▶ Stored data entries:
┄┄┄┄┄┄
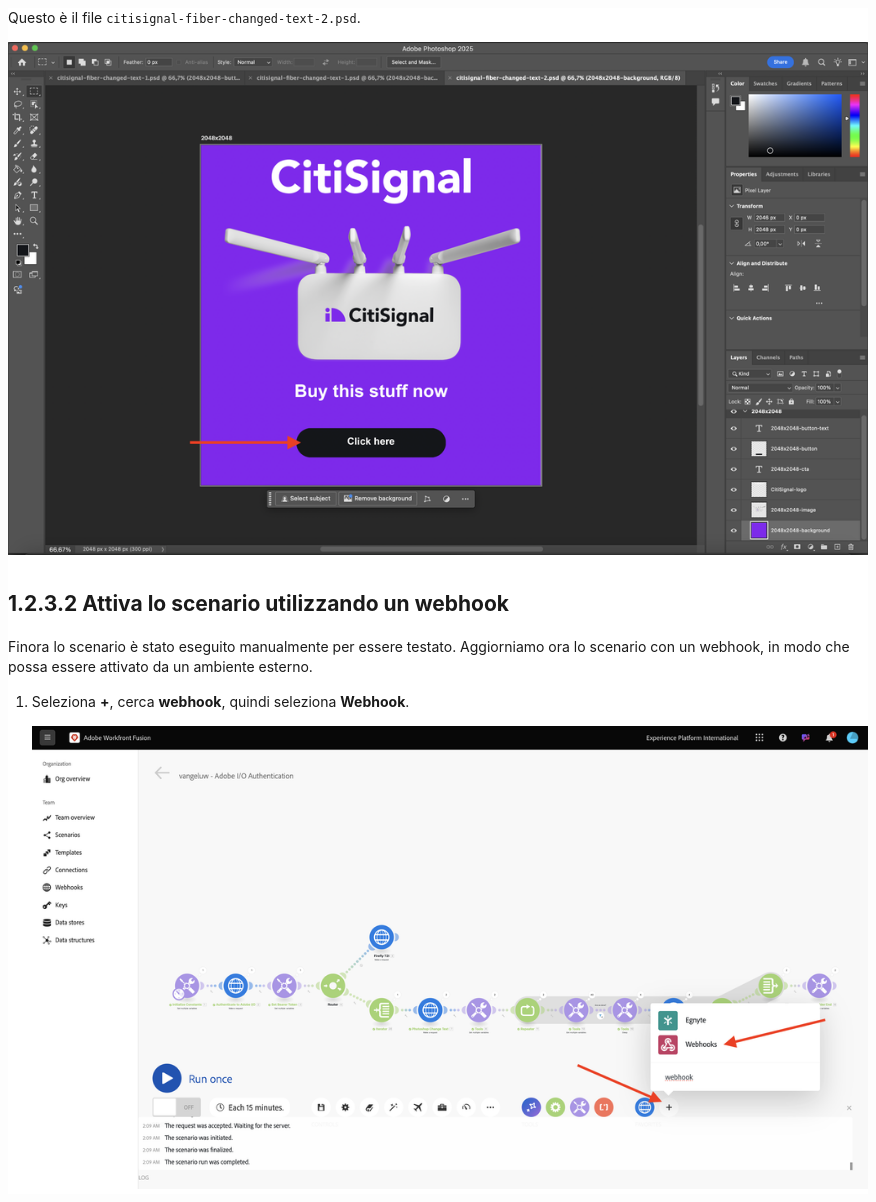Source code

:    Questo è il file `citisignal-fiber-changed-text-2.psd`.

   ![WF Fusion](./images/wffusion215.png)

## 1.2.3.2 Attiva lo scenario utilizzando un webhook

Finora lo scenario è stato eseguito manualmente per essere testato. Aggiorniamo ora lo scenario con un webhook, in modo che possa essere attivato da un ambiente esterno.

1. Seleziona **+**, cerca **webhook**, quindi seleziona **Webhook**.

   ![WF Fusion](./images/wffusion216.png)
┄┄┄┄┄┄
▶ Assignment: Search the data above for the string "Fusion" and return every line that has it.

▶ Output of the exercise:
   ![WF Fusion](./images/wffusion215.png)
   ![WF Fusion](./images/wffusion216.png)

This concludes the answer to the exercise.